Our quick research attests to a concert given by Fazil Say in 1998 in Quebec. That’s all. At the time, he had just published his first album dedicated to Mozart. It was just before, as a prelude to the launch of his CD, in Paris, then during a fiery performance during the International Record and Musical Edition Market, in Cannes, in January 1998, that we discovered him .
Fazil Say was from the outset a pianist like no other. He had within him an intrinsic freedom, a desire to free himself from codes. He also managed to “pack a room” with an encore where he went into a tailspin with a frenzy.
Icon
The pianist we find in Montreal 26 years later is hunched over his piano. The room which acclaims him as a “ rockstar » is not usual. We feel that the entire Turkish diaspora is there, a bit as if an icon was there, on stage.
In 2013, Fazil Say made headlines across the planet for his ten-month suspended prison sentence for insulting Islam. As a result, he had become a symbol of the debate on freedom of expression in his country. His sentence was lifted in 2016. In October 2023, he just got back into trouble, but in the opposite direction, with a message on the X network against Israel in the context of the situation in Gaza which earned him several cancellations concerts, notably in Switzerland and the United Kingdom.
The situation has calmed down a little around him in recent weeks, but such is Fazil Say: he is boiling. He has neither his tongue nor his fingers in his pocket, and it is this character who delivers himself, as is, on stage.
What differentiates the pianist who started out in 1997-1998 and the artist we saw yesterday? The question we asked ourselves was quickly: Is Fazil Say happy? We had the impression of seeing a man weighed down with a weight; an artist who almost needs to shout through his art. There is something overwhelming about this indescribable sensation.
Sculptor
From the beginning, Fazil Say was the target of a certain “pianist intelligentsia”. He wasn’t refined enough, too individualistic. It is true that on the record, we cannot say that his approaches are essential. The concert is something completely different, because we understand, at least in part, the human being. Fazil Say in concert is an incantation to music. When both hands are not playing, he directs, he shows us an imaginary sound trajectory, accompanies the sound which fades away.

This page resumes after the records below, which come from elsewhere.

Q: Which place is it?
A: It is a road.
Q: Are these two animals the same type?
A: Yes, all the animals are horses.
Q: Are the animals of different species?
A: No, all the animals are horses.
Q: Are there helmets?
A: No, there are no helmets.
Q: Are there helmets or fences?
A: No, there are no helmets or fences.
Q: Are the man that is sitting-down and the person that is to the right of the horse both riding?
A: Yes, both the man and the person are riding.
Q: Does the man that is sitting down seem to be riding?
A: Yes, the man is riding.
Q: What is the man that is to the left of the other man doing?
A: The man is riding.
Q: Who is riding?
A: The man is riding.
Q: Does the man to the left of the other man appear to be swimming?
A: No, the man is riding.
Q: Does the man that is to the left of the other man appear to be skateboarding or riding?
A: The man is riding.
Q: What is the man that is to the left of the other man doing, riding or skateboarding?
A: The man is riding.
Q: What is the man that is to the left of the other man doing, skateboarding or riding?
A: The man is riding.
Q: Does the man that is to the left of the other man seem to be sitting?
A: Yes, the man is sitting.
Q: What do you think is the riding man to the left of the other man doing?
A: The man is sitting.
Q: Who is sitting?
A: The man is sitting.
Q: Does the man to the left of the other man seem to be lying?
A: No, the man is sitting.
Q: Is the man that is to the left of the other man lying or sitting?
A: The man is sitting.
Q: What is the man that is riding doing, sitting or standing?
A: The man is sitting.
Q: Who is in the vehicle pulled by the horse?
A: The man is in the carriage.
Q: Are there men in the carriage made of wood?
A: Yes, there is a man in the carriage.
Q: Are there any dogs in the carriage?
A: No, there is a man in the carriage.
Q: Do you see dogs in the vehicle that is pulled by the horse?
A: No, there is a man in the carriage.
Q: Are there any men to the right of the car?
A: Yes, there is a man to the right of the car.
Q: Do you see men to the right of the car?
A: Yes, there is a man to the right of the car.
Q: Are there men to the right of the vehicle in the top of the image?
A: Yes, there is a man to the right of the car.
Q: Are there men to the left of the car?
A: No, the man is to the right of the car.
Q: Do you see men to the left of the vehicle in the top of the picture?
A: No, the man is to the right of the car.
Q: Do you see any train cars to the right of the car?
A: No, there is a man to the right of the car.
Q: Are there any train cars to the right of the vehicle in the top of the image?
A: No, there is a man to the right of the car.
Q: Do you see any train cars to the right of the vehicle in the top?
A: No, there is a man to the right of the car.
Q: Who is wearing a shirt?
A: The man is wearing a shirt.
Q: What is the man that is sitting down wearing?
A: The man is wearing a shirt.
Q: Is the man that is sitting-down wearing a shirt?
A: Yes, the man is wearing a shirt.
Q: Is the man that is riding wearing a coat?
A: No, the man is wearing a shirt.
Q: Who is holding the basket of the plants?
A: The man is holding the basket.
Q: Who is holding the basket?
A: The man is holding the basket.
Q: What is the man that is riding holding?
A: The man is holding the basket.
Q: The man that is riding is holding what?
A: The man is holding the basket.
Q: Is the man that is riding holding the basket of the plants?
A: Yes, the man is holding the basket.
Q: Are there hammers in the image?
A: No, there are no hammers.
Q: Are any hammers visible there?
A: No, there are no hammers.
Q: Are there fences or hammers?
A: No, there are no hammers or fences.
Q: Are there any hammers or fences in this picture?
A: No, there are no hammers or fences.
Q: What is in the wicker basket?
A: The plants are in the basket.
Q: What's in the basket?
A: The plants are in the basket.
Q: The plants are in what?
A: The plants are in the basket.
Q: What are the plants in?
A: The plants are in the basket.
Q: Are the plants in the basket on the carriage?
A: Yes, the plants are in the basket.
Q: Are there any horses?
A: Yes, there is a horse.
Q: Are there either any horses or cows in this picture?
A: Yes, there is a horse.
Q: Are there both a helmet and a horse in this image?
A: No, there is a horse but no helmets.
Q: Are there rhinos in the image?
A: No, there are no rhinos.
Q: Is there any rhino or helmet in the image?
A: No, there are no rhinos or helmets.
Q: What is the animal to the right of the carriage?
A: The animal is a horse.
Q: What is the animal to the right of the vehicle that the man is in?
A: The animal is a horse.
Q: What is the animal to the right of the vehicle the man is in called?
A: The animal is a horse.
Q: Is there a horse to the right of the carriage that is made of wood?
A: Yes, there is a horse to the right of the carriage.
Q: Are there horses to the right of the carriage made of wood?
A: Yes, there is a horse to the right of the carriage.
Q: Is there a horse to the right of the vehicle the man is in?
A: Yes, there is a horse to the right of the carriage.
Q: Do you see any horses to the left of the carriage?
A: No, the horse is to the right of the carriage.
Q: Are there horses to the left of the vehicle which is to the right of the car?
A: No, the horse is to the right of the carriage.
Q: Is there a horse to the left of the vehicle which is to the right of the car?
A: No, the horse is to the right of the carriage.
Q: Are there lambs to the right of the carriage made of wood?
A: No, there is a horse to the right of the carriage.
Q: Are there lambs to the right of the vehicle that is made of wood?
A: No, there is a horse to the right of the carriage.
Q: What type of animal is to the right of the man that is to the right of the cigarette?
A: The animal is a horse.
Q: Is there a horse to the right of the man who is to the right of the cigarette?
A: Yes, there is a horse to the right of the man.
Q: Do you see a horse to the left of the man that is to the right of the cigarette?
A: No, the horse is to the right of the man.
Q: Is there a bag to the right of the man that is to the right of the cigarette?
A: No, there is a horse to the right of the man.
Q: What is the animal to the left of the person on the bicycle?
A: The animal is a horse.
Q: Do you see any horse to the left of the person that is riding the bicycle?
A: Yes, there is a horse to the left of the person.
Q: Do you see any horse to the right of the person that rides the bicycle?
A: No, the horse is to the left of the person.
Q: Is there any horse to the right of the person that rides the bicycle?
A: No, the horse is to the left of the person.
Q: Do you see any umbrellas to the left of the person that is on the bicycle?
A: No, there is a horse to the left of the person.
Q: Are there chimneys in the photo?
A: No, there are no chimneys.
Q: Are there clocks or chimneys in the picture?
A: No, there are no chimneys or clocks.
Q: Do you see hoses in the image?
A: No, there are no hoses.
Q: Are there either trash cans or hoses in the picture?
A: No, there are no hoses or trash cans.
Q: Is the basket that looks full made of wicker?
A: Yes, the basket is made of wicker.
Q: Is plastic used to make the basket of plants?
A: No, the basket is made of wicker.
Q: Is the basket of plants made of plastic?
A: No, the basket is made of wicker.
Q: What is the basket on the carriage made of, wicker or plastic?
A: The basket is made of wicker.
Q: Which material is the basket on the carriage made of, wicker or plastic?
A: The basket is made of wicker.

Few Preludes by Debussy are expressive, personal, but within the limits of what is admissible. We are among those who refuse Tartuffe’s pretenses that when it is Radu Lupu who appropriates the Preludes by Debussy (at Pro Musica, in the past), it’s necessarily great, whereas when it’s Fazil Say, it would necessarily be an outrage. Her Moonlight is admirable poetry moreover, and the Death of Isolde udoes not squall.
There are finger errors in theAppassionata, including the 2e variation of the slow movement has a strange hiccup, but this devil of an artist takes us once again into his world with his way of fighting with the music in a furious gesture. And what a sound! This quality of sound production is found in Bach/Liszt, where the piano becomes an imaginary organ. Fazil Say ends with one of his works and continues with three encores delivered in one block, including two of his compositions and his adaptation of Rondo alla turca by Mozart.
We must invite him back to the Maison symphonique, because beyond the artist who is visibly a symbol for a community, there is a pianist who can touch an audience well beyond traditional amateurs through his manner and his influence. We saw and highlighted this faculty in 1998. It has not changed, despite the vicissitudes of life.